[Request]
The required result is a copy of each line below in which "Batik" appears.

---------- Records shown ----------

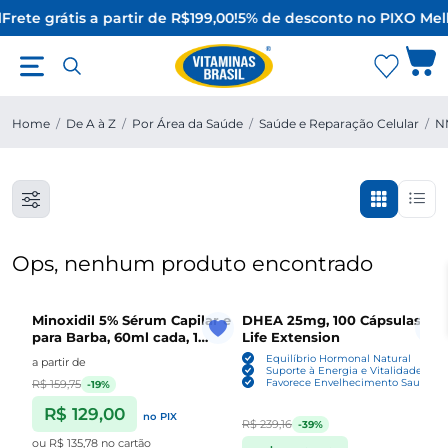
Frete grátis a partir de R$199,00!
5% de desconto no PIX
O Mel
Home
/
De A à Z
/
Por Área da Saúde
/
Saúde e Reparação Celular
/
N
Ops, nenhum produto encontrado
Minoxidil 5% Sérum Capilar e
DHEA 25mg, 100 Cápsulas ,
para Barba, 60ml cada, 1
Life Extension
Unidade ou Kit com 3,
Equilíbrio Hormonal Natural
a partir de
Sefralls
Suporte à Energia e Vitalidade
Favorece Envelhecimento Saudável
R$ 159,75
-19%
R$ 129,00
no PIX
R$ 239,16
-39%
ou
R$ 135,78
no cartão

----------
---------- Records shown ----------

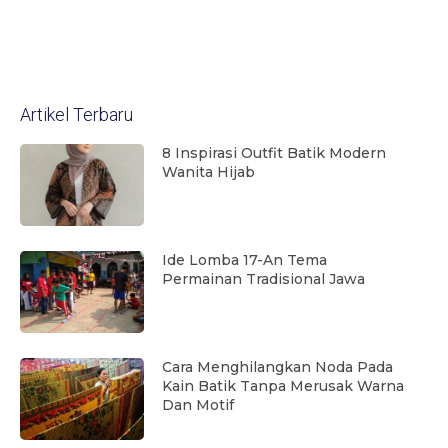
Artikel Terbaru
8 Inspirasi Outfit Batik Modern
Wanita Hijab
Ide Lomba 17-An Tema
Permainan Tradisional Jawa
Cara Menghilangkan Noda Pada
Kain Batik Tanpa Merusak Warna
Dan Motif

----------

[Reply to the task]
8 Inspirasi Outfit Batik Modern
Kain Batik Tanpa Merusak Warna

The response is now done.